Cameleons
Fluorescent probes such as Fura-2, Indo-1, and Fluo-3 are popularly used for measuring calcium ion concentration in cells. In 1997, Dr. Atsushi Miyawaki (Riken Brain Science Institute, Wako, Japan) developed a novel probe for calcium ion measurement. The probe, an artificial protein modified from green fluorescent protein (GFP) (Nature, 388: 882-887, 1997), was named Cameleon after the animal. Cameleon consists of two fluorescent proteins, calmodulin, and M13. Calmodulin can bind with calcium ions and M13 can bind with calmodulin bound with calcium ions. The genes of these four proteins are joined linearly, and the fusion genes are expressed in a variety of cells.
Cameleon is remarkable in its practical applications in genetic engineering and Fluorescence Resonance Energy Transfer (FRET), a biophysics technique for measuring the distance between two molecules. A pair of fluorescent proteins for FRET is selected according to their characteristics of absorption and emission spectra. The excitation of one fluorophore (the donor) is transferred to another (the acceptor) without fluorescence emission in which donor emission and acceptor absorption overlap spectrally. Energy transfer takes place only when the two fluorophores are closed. A CFP/YFP pair and a BFP/GFP pair are generally chosen because of their spectral characteristics in fluorescent protein variants (see CLONTECH website).

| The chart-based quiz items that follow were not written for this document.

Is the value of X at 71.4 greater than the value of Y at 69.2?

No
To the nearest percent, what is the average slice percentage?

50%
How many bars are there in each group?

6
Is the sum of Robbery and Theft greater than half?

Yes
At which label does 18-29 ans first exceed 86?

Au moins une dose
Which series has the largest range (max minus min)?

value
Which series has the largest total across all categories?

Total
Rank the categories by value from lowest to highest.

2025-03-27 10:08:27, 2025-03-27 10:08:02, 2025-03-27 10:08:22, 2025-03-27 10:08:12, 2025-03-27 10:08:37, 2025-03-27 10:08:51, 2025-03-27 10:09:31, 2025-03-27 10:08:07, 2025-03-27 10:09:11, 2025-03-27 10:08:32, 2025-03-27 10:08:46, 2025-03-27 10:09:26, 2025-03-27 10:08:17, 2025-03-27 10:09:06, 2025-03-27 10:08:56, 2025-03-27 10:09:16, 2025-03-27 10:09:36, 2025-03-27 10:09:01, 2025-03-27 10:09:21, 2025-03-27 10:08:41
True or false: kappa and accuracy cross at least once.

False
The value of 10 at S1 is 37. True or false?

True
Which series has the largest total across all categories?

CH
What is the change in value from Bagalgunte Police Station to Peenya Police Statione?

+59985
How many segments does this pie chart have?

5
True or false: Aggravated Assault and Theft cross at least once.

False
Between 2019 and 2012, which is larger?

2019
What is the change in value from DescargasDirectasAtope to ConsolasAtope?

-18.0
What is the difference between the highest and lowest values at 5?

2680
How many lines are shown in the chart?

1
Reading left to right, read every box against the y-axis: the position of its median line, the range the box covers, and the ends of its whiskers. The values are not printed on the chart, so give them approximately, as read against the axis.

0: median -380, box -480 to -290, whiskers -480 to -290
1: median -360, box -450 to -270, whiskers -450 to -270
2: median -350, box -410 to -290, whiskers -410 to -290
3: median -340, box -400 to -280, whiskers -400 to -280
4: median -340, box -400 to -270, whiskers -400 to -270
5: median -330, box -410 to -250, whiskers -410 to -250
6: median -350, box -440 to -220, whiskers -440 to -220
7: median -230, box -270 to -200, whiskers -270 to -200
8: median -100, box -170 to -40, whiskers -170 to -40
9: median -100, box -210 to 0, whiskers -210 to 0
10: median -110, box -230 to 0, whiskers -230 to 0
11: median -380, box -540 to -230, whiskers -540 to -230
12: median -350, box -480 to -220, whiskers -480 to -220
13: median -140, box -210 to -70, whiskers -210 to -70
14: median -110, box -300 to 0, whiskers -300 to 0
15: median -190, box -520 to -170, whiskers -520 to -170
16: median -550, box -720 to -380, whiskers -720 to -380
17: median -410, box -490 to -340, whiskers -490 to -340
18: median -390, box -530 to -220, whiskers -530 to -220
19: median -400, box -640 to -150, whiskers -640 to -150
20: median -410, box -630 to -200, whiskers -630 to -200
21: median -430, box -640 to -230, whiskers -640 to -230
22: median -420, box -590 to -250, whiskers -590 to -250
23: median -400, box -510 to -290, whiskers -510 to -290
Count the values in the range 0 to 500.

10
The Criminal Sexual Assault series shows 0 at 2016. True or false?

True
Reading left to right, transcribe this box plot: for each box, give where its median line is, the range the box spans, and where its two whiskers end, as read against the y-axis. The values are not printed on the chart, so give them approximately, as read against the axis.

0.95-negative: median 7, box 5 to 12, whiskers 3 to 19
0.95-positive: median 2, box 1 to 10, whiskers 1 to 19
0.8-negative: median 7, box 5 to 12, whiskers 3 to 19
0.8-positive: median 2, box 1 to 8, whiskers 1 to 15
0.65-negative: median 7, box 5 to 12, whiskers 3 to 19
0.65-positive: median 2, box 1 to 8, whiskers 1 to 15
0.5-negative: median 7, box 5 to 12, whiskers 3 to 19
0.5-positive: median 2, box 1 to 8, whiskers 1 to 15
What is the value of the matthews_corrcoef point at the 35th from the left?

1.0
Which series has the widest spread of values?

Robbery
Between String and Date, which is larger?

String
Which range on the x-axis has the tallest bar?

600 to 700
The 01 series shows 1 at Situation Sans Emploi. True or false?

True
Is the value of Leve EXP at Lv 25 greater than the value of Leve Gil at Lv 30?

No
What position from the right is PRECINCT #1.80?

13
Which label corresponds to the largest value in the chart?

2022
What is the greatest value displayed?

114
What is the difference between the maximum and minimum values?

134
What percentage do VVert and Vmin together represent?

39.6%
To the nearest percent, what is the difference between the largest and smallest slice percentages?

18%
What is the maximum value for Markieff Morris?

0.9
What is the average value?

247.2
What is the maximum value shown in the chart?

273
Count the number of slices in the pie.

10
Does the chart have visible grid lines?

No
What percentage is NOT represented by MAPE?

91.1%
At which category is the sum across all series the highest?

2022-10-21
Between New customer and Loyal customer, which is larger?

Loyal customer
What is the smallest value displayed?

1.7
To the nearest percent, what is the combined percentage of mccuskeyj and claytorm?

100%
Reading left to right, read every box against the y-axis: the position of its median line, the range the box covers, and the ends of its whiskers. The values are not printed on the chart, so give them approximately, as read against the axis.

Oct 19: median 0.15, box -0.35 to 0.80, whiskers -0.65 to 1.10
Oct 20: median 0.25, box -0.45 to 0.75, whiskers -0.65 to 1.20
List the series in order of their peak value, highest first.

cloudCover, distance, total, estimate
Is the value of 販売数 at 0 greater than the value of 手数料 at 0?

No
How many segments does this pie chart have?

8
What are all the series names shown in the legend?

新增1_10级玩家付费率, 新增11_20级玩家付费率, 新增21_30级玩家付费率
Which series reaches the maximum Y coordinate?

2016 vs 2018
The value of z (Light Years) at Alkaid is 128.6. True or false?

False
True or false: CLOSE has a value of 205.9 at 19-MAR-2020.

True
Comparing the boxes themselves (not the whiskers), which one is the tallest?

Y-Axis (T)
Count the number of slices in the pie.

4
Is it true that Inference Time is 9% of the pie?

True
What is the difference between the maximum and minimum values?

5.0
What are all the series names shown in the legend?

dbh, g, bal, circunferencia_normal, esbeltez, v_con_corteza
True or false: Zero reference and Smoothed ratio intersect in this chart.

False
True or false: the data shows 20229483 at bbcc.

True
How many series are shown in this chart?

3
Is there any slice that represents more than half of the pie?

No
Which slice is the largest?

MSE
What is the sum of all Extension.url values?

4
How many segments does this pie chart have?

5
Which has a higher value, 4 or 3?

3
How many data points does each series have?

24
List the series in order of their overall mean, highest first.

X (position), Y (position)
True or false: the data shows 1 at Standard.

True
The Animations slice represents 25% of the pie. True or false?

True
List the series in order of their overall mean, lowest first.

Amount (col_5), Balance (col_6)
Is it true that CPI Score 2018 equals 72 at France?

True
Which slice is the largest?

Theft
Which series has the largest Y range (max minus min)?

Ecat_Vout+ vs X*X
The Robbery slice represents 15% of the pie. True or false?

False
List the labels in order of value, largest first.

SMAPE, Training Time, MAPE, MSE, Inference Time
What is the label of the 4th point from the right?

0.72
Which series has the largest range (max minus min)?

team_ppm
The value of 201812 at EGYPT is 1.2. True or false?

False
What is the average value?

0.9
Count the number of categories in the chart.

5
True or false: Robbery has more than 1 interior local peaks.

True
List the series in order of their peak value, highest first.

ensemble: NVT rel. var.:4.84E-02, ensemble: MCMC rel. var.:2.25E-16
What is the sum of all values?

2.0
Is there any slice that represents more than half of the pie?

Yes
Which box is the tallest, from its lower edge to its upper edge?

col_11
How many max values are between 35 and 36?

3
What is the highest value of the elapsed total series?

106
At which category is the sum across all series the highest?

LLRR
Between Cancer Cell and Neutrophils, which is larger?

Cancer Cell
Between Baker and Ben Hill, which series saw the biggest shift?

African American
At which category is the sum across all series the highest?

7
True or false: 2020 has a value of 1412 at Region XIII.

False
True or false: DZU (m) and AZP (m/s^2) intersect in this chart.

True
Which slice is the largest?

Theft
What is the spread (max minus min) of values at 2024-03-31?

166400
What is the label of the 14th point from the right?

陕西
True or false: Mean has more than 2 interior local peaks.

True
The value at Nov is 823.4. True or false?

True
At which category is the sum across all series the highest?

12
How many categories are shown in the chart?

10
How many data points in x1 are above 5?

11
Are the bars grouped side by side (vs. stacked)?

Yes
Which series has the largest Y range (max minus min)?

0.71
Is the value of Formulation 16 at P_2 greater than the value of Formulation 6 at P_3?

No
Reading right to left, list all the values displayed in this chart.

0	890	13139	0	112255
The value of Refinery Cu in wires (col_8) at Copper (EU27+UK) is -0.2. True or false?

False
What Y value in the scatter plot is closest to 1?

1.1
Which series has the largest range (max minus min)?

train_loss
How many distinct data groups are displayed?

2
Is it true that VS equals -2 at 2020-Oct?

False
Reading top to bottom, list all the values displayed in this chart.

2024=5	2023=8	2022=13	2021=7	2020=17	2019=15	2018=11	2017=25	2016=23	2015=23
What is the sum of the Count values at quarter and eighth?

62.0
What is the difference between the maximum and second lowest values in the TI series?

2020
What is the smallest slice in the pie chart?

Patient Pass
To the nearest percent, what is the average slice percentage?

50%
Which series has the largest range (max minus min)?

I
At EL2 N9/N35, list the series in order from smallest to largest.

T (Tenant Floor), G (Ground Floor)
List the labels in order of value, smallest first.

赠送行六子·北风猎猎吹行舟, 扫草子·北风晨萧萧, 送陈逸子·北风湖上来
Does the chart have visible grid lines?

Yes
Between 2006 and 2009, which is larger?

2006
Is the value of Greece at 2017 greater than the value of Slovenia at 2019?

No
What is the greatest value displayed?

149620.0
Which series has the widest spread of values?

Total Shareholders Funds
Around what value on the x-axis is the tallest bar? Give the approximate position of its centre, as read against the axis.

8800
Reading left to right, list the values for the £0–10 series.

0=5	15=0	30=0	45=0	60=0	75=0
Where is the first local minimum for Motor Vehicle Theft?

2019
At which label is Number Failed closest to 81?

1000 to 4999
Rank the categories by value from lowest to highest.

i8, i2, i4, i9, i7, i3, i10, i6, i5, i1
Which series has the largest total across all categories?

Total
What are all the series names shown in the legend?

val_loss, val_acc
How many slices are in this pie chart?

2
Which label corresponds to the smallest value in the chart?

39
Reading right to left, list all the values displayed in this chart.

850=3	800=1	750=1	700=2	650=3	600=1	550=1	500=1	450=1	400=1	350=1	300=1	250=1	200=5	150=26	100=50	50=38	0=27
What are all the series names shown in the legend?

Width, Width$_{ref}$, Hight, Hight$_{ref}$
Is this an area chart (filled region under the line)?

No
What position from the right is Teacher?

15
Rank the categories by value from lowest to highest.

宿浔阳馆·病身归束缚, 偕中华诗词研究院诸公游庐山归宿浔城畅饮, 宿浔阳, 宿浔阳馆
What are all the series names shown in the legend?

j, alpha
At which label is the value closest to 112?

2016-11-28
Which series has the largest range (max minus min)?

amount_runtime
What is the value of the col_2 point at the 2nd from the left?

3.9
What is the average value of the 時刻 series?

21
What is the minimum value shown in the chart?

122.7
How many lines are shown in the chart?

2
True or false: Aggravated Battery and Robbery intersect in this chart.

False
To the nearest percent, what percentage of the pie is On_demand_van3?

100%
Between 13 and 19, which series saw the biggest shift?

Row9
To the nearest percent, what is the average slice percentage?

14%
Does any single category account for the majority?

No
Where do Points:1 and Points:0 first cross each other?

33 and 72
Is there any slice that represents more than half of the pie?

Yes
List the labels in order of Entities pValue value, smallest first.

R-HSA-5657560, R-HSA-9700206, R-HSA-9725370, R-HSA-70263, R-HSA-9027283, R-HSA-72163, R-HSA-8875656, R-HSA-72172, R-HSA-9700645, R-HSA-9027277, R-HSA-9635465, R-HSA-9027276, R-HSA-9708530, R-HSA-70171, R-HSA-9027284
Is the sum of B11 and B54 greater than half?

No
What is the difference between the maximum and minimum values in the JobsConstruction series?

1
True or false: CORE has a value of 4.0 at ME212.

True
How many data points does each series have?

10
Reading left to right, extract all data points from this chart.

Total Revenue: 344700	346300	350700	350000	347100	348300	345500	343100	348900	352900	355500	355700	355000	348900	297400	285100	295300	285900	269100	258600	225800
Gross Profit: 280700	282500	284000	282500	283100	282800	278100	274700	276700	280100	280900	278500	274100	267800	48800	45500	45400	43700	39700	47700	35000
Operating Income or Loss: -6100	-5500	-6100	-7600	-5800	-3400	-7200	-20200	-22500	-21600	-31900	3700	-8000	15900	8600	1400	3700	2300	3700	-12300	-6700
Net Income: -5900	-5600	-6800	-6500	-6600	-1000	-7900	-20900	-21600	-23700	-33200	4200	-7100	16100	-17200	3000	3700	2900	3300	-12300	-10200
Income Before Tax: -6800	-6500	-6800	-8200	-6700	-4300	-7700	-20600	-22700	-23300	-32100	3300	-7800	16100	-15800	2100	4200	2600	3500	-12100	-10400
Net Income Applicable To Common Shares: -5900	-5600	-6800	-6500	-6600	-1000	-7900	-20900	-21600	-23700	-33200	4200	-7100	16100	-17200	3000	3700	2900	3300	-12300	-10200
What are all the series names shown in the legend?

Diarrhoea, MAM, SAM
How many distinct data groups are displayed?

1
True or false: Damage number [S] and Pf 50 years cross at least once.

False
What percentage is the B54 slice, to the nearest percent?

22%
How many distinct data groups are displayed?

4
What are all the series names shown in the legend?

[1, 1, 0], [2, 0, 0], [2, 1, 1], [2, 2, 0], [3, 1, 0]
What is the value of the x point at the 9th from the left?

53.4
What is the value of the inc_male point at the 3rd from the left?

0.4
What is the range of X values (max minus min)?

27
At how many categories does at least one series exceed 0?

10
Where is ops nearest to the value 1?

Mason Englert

The Cameleon molecule consists of four domains (See below.). Fluorescent proteins joined at both ends stand away from each other in the absence of calcium ion. In the presence of calcium ion, the activated CaM wraps around the M13 protein. The structure of Cameleon then changes to approximate the distance between CFP and YFP. In a low calcium concentration environment, many Cameleon molecules take an unfolded structure and CFP fluorescence is clearly. When the calcium ion concentration increases, CFP fluorescence decreases and YFP fluorescence increases due to Fluorescence Resonance Energy Transfer (FRET).
Fig.1
Intracellular calcium ion concentration can be determined by fluorescence ratio imaging as the ratio of the changes in two types of Cameleon molecules according to the intracellular concentration of calcium ion. When Cameleon has been excited at the 442 nm line of an He-Cd laser, its fluorescence has been detected simultaneously at 485 nm and 530 nm on confocal laser scanning microscopy.
Fig.2
In the above experiment, we used the split type of Cameleon that consists of two fusion genes, CFP-CaM and M13-YFP. The two genes were expressed simultaneously in HeLa cells by Lipofectamine (GIBCO; Invitrogen, Carlsbad. CA, USA). Stimulation by 0.1 mM of Histamine caused the intracellular concentration of calcium ion in HeLa cells to increase. This increase was inhibited by 0.1 mM of Cyproheptadine with antagonistic actions.